During the opening weekend at the Sundance Film Festival, Jon and I were invited up by a few friends to see the John Legend concert and then hit a few of the other parties. We weren’t in Park City for more than a couple of minutes before we remembered why we usually avoid the festival: parking four miles out of town, waiting 45 minutes for the shuttle bus in sub-zero temperatures, and then the smothering crowd of people along Main Street, shoulder-to-shoulder, barely able to move a single inch on the sidewalk. While arguing with the bouncer at the first club about whether or not we were worthy or holy enough to enter, we saw someone famous cross the street. I knew that I had seen her somewhere before, I just couldn’t place her face, and a few seconds later Jon causally leaned down and whispered her name in my ear. “That’s Miss USA,” he said. I assume he knows this only because he has seen her in a bikini? And not because he remembers that her evening gown was just so fabulous?

I am not very good at maintaining the celebrity-lay person code of conduct where you’re just supposed to let the celebrities go on living their lives and pretend that you don’t want to run up and lick them on the face, so I cupped my hands around my mouth and hollered, “MISS AMERICA! MISS AMERICA!” Right, except she wasn’t Miss America, my mistake, how was I supposed to know when only two seconds ago my husband had whispered her correct title in my ear? Was I supposed to be paying attention? Because I wasn’t, I was busy plotting out how I could fling my body in the air and wrap it around her head. That’s how I show my patriotism.

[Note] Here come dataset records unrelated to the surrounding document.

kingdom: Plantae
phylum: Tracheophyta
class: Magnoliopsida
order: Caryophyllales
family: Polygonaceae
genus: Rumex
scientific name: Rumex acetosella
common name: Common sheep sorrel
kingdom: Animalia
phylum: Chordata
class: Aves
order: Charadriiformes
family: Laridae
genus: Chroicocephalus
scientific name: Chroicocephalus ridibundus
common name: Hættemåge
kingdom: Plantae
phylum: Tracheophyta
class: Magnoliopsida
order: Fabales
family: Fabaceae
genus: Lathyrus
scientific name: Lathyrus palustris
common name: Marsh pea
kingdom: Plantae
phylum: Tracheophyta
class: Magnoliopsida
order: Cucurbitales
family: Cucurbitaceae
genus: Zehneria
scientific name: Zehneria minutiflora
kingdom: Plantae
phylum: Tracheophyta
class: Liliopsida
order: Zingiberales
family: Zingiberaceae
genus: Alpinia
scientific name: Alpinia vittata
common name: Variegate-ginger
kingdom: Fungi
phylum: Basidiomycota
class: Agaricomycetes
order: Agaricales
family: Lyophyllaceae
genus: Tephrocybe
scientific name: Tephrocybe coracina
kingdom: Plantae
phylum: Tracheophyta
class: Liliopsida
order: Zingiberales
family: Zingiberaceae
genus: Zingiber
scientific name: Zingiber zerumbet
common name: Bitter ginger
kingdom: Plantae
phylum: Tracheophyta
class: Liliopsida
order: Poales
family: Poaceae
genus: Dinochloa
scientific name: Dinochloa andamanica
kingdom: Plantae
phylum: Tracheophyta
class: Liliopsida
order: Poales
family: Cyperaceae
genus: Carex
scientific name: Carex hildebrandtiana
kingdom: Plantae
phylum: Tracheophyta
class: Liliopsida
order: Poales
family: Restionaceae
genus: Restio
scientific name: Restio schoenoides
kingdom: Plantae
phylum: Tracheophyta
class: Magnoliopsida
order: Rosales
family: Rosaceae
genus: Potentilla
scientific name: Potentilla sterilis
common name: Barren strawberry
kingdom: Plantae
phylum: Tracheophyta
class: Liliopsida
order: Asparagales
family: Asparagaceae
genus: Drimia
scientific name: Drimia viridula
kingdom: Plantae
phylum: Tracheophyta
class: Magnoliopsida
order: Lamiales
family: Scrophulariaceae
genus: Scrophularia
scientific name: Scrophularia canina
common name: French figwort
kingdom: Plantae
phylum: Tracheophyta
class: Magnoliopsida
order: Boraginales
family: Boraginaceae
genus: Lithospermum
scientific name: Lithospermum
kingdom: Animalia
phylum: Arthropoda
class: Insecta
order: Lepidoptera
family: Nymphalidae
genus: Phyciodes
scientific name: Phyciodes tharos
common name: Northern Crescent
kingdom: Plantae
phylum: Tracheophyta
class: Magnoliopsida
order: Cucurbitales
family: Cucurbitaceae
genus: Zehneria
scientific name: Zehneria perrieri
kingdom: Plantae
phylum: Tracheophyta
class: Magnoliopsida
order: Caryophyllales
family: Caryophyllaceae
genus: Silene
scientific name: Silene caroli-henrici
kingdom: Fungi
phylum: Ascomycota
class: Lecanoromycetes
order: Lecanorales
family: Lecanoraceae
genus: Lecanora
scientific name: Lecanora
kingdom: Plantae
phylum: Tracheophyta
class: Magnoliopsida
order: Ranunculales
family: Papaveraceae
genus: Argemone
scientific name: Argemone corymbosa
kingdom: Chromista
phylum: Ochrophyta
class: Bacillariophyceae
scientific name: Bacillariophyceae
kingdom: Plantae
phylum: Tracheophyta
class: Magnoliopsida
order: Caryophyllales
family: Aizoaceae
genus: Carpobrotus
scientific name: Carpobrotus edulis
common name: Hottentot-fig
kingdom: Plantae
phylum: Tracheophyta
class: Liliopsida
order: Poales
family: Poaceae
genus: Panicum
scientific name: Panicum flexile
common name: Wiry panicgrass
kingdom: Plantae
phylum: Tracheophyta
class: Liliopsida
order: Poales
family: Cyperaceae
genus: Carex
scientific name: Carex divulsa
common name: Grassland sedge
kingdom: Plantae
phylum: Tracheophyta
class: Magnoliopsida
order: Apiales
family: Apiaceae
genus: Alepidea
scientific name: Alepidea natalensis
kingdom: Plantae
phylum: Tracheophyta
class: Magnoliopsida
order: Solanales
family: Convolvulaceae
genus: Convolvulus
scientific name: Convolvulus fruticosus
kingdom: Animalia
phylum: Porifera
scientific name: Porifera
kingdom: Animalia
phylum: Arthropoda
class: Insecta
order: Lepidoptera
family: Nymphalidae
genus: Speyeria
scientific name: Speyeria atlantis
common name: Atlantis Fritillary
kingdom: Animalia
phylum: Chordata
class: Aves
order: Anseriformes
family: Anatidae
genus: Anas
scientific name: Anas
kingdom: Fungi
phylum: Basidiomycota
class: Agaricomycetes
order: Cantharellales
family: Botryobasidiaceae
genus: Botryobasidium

After dancing like mad at the John Legend concert we all tried to get into a few other parties but couldn’t because of OFFICIAL VIP LISTS and a whole litany of other ridiculous things like FIRE CODES and MAXIMUM CAPACITIES, whatever, those are just fancy terms for YOU AREN’T PRETTY ENOUGH, ALTHOUGH WE WILL CHANGE OUR MINDS IF YOU SLIP US A FIFTY. So we ended up at the Queer Lounge where I watched several young men undress my husband with their lurid imaginations. I suggested that he might not want to make eye contact, at least not for longer than a second because that would probably lead to all sorts of uncomfortable conversations about how he’s married to a woman, sorry, and yeah, she was born with a vagina. A real live one.

So my friend and I leave Jon and our other friends to head to the ladies room which is just outside a door and down the hall from the club, and when we try to go back they tell us that they can’t let us in because they’ve reached capacity. So we have to go back down and outside again to stand in line and wait for a few other people to clear out. And all I can think about is my pasty white, six-foot-three-inch tall husband standing there nodding his head back and forth to the THUMP THUMP THUMP of the techno upstairs, wondering where the hell his wife has gone, surrounded by all these nubile, sweaty young men who are probably at this point thinking, DUDE! HE DITCHED THE VAGINA! DIBS!

So I go up to the bouncer and I’m all, listen, all I did was go to the bathroom and they won’t let me back in, and get this, my very Mormon husband? He’s upstairs. Alone. And he’s frightened. You understand?

When I am standing at the judgment bar of God answering for all my transgressions, I am going to have a hard time apologizing for this one. Especially since the bouncer let me in.